Now that I've had a chance to play with Story Runner, I want to
revisit this topic a bit.

Let's say in your example you wanted to refactor find_alphabetically
to use enumerable's sort_by to do the sorting.

def self.find_alphabetically
  find(:all).sort_by {|w| w.name }

Your model spec will fail, but your integration test will still pass.
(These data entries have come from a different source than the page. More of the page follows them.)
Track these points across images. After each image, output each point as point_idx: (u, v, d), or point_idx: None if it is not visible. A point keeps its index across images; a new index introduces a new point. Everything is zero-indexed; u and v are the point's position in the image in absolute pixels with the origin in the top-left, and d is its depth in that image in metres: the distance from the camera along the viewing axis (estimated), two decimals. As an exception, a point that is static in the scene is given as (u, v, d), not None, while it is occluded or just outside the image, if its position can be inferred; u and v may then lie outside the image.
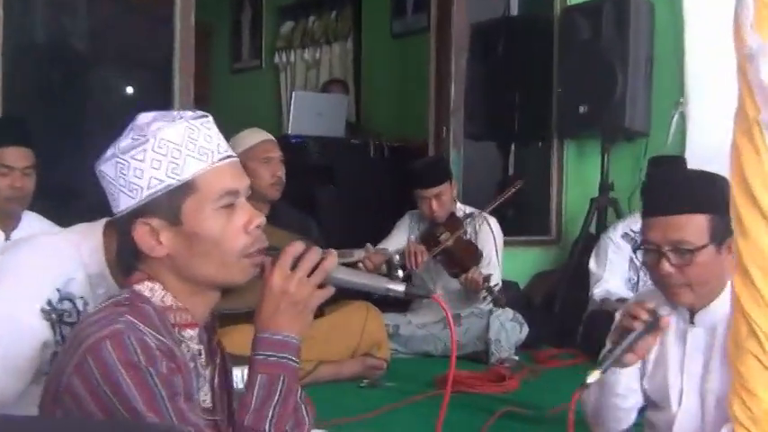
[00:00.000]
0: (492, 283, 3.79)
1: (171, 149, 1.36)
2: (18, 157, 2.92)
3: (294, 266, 1.42)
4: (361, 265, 3.54)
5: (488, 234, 4.10)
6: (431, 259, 4.05)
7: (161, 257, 1.39)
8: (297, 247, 1.44)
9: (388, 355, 3.65)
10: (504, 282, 4.38)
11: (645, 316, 1.78)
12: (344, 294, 3.53)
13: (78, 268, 1.69)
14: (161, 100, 3.92)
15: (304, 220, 3.75)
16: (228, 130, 3.64)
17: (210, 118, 1.44)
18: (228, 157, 1.42)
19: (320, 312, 3.56)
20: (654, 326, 1.79)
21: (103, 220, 1.70)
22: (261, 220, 1.42)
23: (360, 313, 3.58)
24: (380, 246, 3.99)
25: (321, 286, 1.44)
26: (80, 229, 1.77)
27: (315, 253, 1.43)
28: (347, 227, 4.91)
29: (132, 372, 1.26)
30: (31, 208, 3.13)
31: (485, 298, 3.84)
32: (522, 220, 5.49)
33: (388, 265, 3.64)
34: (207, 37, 8.12)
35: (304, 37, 7.42)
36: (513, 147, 5.70)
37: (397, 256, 3.71)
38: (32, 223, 3.02)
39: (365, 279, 1.46)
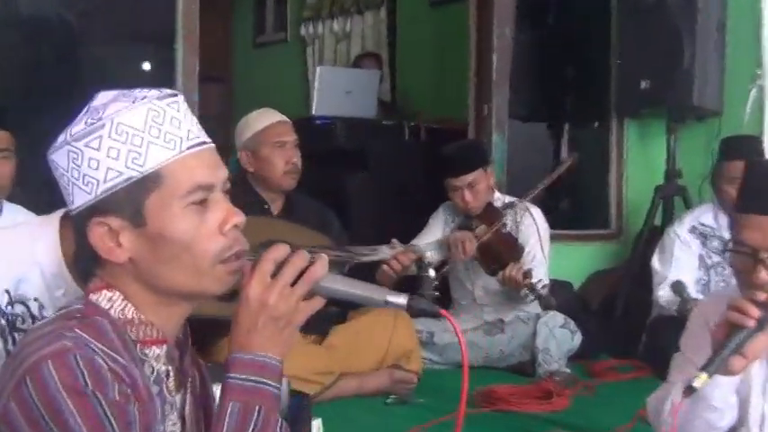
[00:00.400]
0: (535, 280, 3.70)
1: (131, 136, 1.30)
2: None
3: (276, 274, 1.33)
4: (385, 265, 3.44)
5: (531, 226, 4.04)
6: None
7: (122, 263, 1.33)
8: (279, 250, 1.35)
9: (420, 367, 3.61)
10: (555, 282, 4.34)
11: (756, 312, 1.69)
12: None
13: (31, 267, 1.62)
14: (162, 80, 3.85)
15: (323, 213, 3.71)
16: (251, 110, 3.66)
17: (180, 98, 1.36)
18: (201, 143, 1.34)
19: (342, 318, 3.52)
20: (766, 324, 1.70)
21: (60, 211, 1.61)
22: (239, 219, 1.35)
23: (387, 318, 3.53)
24: (413, 242, 3.93)
25: (309, 297, 1.36)
26: (35, 221, 1.69)
27: (301, 258, 1.35)
28: (378, 219, 4.92)
29: (76, 398, 1.20)
30: (14, 199, 3.07)
31: (526, 296, 3.76)
32: (577, 212, 5.47)
33: (419, 264, 3.54)
34: (228, 9, 8.13)
35: (333, 6, 7.41)
36: (565, 128, 5.64)
37: (429, 253, 3.61)
38: (15, 216, 2.95)
39: (360, 289, 1.37)
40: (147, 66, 4.29)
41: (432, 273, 3.55)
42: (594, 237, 5.34)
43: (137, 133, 1.30)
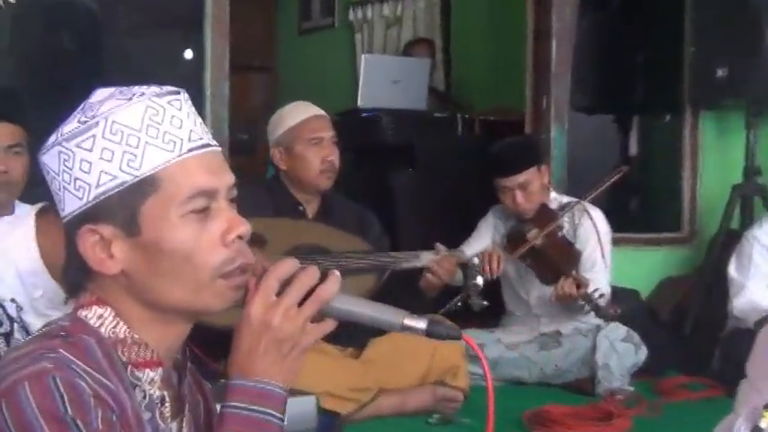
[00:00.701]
0: (591, 289, 3.64)
1: (126, 136, 1.28)
2: (1, 133, 2.85)
3: (281, 292, 1.31)
4: (428, 272, 3.40)
5: (590, 229, 4.00)
6: (520, 263, 3.99)
7: (114, 275, 1.31)
8: (286, 266, 1.32)
9: (467, 384, 3.57)
10: (620, 290, 4.30)
11: None
12: (411, 304, 3.54)
13: (6, 266, 1.59)
14: (190, 70, 3.85)
15: (363, 215, 3.69)
16: (297, 101, 3.65)
17: (183, 95, 1.34)
18: (204, 146, 1.32)
19: (381, 332, 3.47)
20: None
21: (37, 206, 1.59)
22: (244, 229, 1.32)
23: None
24: (461, 248, 3.90)
25: (319, 319, 1.33)
26: (9, 218, 1.67)
27: (309, 275, 1.31)
28: (425, 223, 4.92)
29: (54, 424, 1.17)
30: (29, 199, 3.07)
31: (582, 307, 3.73)
32: (646, 213, 5.45)
33: (465, 271, 3.50)
34: (271, -7, 8.17)
35: (384, -11, 7.37)
36: (634, 121, 5.62)
37: (476, 260, 3.56)
38: (27, 218, 2.95)
39: (375, 311, 1.34)
40: (174, 56, 4.29)
41: (479, 280, 3.52)
42: (664, 240, 5.32)
43: (133, 133, 1.28)
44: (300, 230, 3.43)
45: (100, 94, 1.33)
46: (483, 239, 4.15)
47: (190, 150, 1.30)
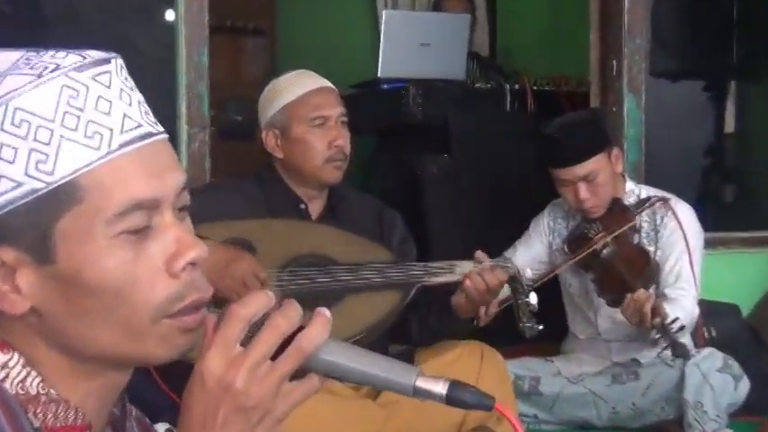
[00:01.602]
0: (670, 318, 3.58)
1: (35, 129, 1.22)
2: None
3: (248, 341, 1.23)
4: (468, 284, 3.30)
5: (675, 232, 3.97)
6: (584, 276, 4.00)
7: (21, 314, 1.26)
8: (255, 302, 1.24)
9: (519, 430, 3.42)
10: (714, 305, 4.33)
11: None
12: (446, 325, 3.49)
13: None
14: (159, 34, 3.82)
15: (383, 215, 3.64)
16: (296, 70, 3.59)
17: (116, 63, 1.26)
18: (144, 136, 1.25)
19: (406, 359, 3.40)
20: None
21: None
22: (197, 252, 1.25)
23: (470, 360, 3.45)
24: (506, 256, 3.88)
25: (300, 375, 1.26)
26: None
27: (287, 316, 1.23)
28: (463, 224, 4.96)
29: None
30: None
31: (656, 341, 3.68)
32: (746, 206, 5.44)
33: (513, 286, 3.41)
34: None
35: (409, -72, 7.47)
36: (729, 89, 5.68)
37: (529, 272, 3.49)
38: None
39: (378, 367, 1.26)
40: (141, 15, 4.28)
41: (533, 299, 3.42)
42: None
43: (43, 124, 1.21)
44: (301, 236, 3.38)
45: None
46: (535, 245, 4.15)
47: (122, 145, 1.23)
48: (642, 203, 4.02)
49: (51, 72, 1.22)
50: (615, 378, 4.01)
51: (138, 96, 1.28)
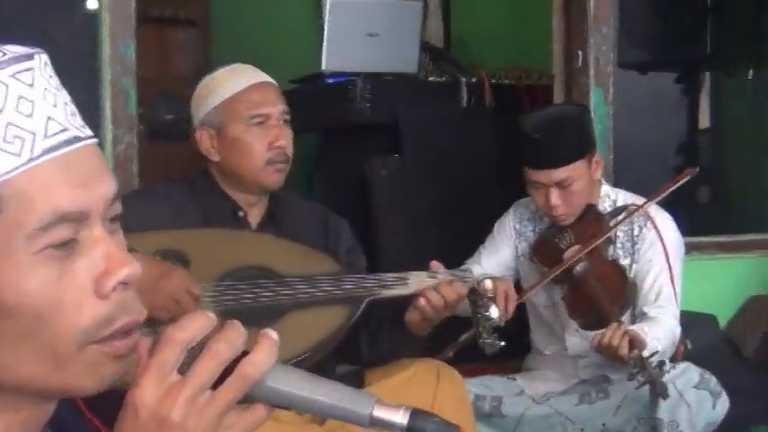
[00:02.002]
0: (648, 352, 3.58)
1: None
2: None
3: (186, 368, 1.23)
4: (422, 302, 3.31)
5: (654, 244, 3.97)
6: (552, 287, 3.98)
7: None
8: (194, 325, 1.24)
9: None
10: (690, 316, 4.27)
11: None
12: (398, 342, 3.49)
13: None
14: (81, 25, 3.78)
15: (329, 222, 3.64)
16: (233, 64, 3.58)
17: (39, 60, 1.26)
18: (71, 140, 1.25)
19: (355, 382, 3.52)
20: None
21: None
22: (130, 269, 1.25)
23: (425, 380, 3.46)
24: (467, 265, 3.87)
25: (244, 403, 1.26)
26: None
27: (229, 340, 1.23)
28: (417, 230, 4.96)
29: None
30: None
31: (633, 375, 3.64)
32: (723, 209, 5.38)
33: (472, 299, 3.41)
34: None
35: None
36: (704, 80, 5.72)
37: (488, 283, 3.46)
38: None
39: (330, 395, 1.26)
40: (58, 4, 4.23)
41: (494, 312, 3.42)
42: (749, 245, 5.34)
43: None
44: (239, 246, 3.37)
45: None
46: (502, 249, 4.14)
47: (46, 151, 1.22)
48: (618, 212, 4.02)
49: None
50: (583, 397, 4.00)
51: (64, 97, 1.27)
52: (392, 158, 5.12)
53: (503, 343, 3.45)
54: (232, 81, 3.51)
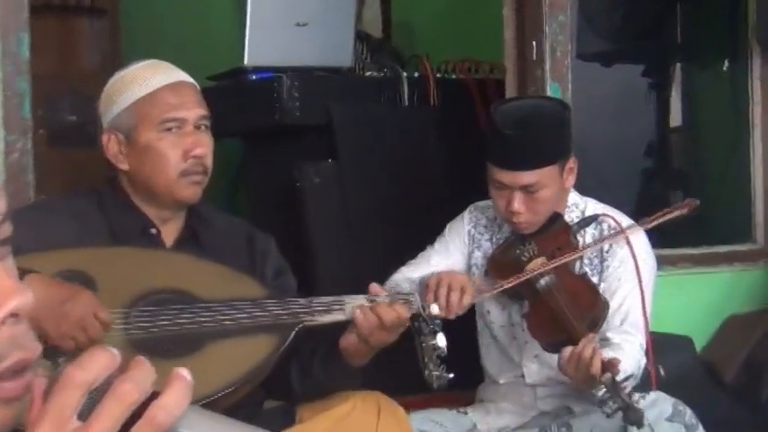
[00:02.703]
0: (621, 376, 3.55)
1: None
2: None
3: (88, 412, 1.21)
4: (359, 317, 3.33)
5: (626, 261, 3.96)
6: (511, 305, 4.00)
7: None
8: (96, 363, 1.23)
9: None
10: (663, 338, 4.33)
11: None
12: (334, 374, 3.49)
13: None
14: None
15: (253, 239, 3.63)
16: (148, 59, 3.57)
17: None
18: None
19: (287, 419, 3.54)
20: None
21: None
22: (20, 301, 1.24)
23: (364, 415, 3.47)
24: (413, 265, 3.95)
25: None
26: None
27: (136, 381, 1.22)
28: (356, 245, 4.99)
29: None
30: None
31: (604, 401, 3.59)
32: (698, 217, 5.34)
33: (418, 327, 3.43)
34: None
35: None
36: (674, 73, 5.76)
37: (435, 308, 3.49)
38: None
39: None
40: None
41: (441, 340, 3.43)
42: (727, 257, 5.38)
43: None
44: (152, 267, 3.35)
45: None
46: (454, 254, 4.14)
47: None
48: (587, 222, 4.02)
49: None
50: (543, 431, 4.01)
51: None
52: (326, 164, 5.14)
53: (451, 375, 3.45)
54: (145, 80, 3.48)
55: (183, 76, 3.55)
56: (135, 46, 7.47)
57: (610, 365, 3.53)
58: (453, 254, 4.11)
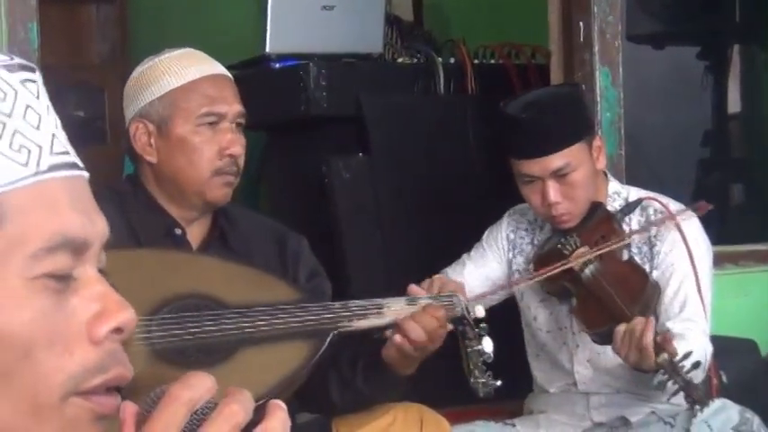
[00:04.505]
0: (680, 353, 3.57)
1: None
2: None
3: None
4: (398, 339, 3.33)
5: (677, 246, 3.97)
6: (557, 307, 4.01)
7: None
8: (200, 385, 1.29)
9: None
10: (724, 341, 4.32)
11: None
12: (377, 385, 3.50)
13: None
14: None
15: (284, 240, 3.63)
16: (160, 49, 3.61)
17: (38, 75, 1.34)
18: (71, 165, 1.32)
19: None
20: None
21: None
22: (126, 316, 1.30)
23: (406, 428, 3.51)
24: (448, 273, 3.96)
25: None
26: None
27: (243, 404, 1.27)
28: (392, 244, 4.98)
29: None
30: None
31: (663, 383, 3.63)
32: (757, 211, 5.51)
33: (463, 331, 3.44)
34: None
35: None
36: (731, 54, 5.72)
37: (480, 309, 3.49)
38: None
39: None
40: None
41: (487, 345, 3.45)
42: None
43: None
44: (177, 271, 3.34)
45: None
46: (490, 263, 4.15)
47: (52, 168, 1.28)
48: (631, 208, 4.03)
49: None
50: (592, 443, 4.02)
51: (59, 122, 1.33)
52: (356, 158, 5.14)
53: (498, 383, 3.47)
54: (183, 69, 3.47)
55: (222, 68, 3.56)
56: (144, 34, 7.49)
57: (665, 344, 3.55)
58: (489, 261, 4.14)
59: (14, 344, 1.24)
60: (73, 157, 1.31)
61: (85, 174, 1.33)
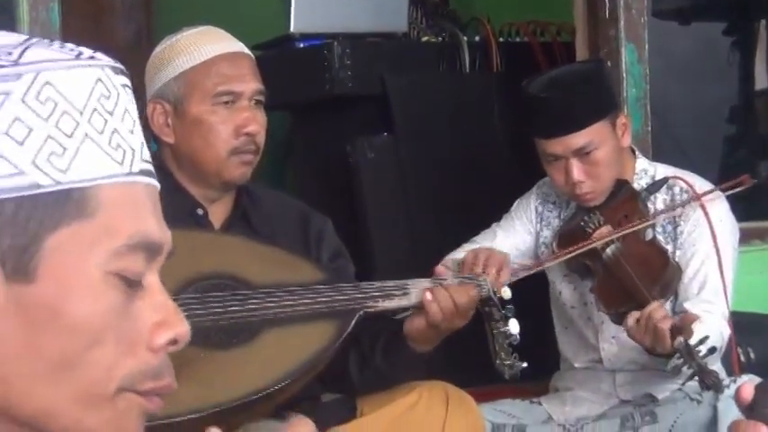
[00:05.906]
0: (695, 338, 3.55)
1: (60, 113, 1.28)
2: None
3: None
4: (430, 300, 3.33)
5: (700, 226, 3.96)
6: (582, 283, 4.01)
7: None
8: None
9: None
10: (747, 319, 4.28)
11: None
12: (397, 363, 3.50)
13: None
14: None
15: (308, 220, 3.64)
16: (182, 27, 3.61)
17: (129, 81, 1.38)
18: (149, 173, 1.36)
19: (348, 412, 3.56)
20: None
21: None
22: (185, 329, 1.34)
23: (432, 406, 3.49)
24: (478, 241, 3.99)
25: None
26: None
27: None
28: (417, 224, 4.99)
29: None
30: None
31: (677, 367, 3.62)
32: None
33: (489, 312, 3.44)
34: None
35: None
36: (758, 29, 5.71)
37: (508, 291, 3.51)
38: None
39: None
40: None
41: (513, 327, 3.45)
42: None
43: (71, 111, 1.28)
44: (200, 251, 3.33)
45: (12, 36, 1.34)
46: (520, 233, 4.17)
47: (141, 173, 1.32)
48: (657, 187, 4.02)
49: (89, 59, 1.30)
50: (625, 422, 3.97)
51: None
52: (381, 138, 5.15)
53: (524, 364, 3.46)
54: (200, 47, 3.47)
55: (240, 46, 3.54)
56: (168, 14, 7.47)
57: (681, 328, 3.53)
58: (519, 232, 4.15)
59: (86, 332, 1.26)
60: (152, 168, 1.35)
61: (157, 184, 1.36)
I've been thinking about this situation a lot over the last few
months.  It's been entirely theoretical because I haven't had a suite
of integration tests ;)  Most XP advocates lean heavily on unit tests
when doing refactoring.  Mocking tends to get in the way of
refactoring though.  In the example above, we rely on the integration
test to give us confidence while refactoring.  In fact I would ignore
the unit test (model-level spec) altogether, and rewrite it when the
refactoring is complete.

Here's how I reconcile this with traditional XP unit testing.  First
of all our integration tests are relatively light weight.  In a web
app, a user story consists of making a request and verifying the
response.  Authentication included, you'll be making at most 3-5 HTTP
requests per test.  This means that our integration tests still run in
just a few seconds.  Integration tests in a Rails app are a completely
different beast from the integration tests in the Chrysler payroll app
that Beck, Jeffries, et al worked on.

The second point of reconciliation is that mock objects and
refactoring are two distinct tools you use to design your code.  When
I'm writing greenfield code I'll use mocks to drive the design.  When
I refactor though, I'm following known steps to improve the design of
my existing code.  The vast majority of the time I will perform a
known refactoring, which means I know the steps and the resulting
design.  In this situation I'll ignore my model specs because they'll
blow up, giving me no information other than I changed the design of
my code.  I can use the integration tests to ensure that I haven't
broken any behavior.  At this point I would edit the model specs to
use the correct mock calls.

As I mentioned, this has been something that's been on my mind for a
while.  I find mock objects to be very useful, but they seem to clash
with most of the existing TDD and XP literature.  To summarize, here
are the points where I think they clash:

* Classical TDD relies on unit tests for confidence in refactoring.
BDD relies on integration tests
* XP acceptance tests are customer tests, whereas RSpec User Stories
are programmer tests.  They can serve a dual-purpose because you can
easily show them to a customer, but they're programmer tests in the
sense that the programmer writes and is responsible for those
particular tests.

In the end it boils down to getting stuff done.  After a bit of
experimentation I'm thinking that the process of
1. Write a user story
2. Write detailed specs using mocks to drive design
3. Refactor, using stories to ensure that expected behavior is
maintained, ignoring detailed specs
4. Retrofit specs with correct mock expectations

is a solid approach.  I'd like others to weigh in with their thoughts.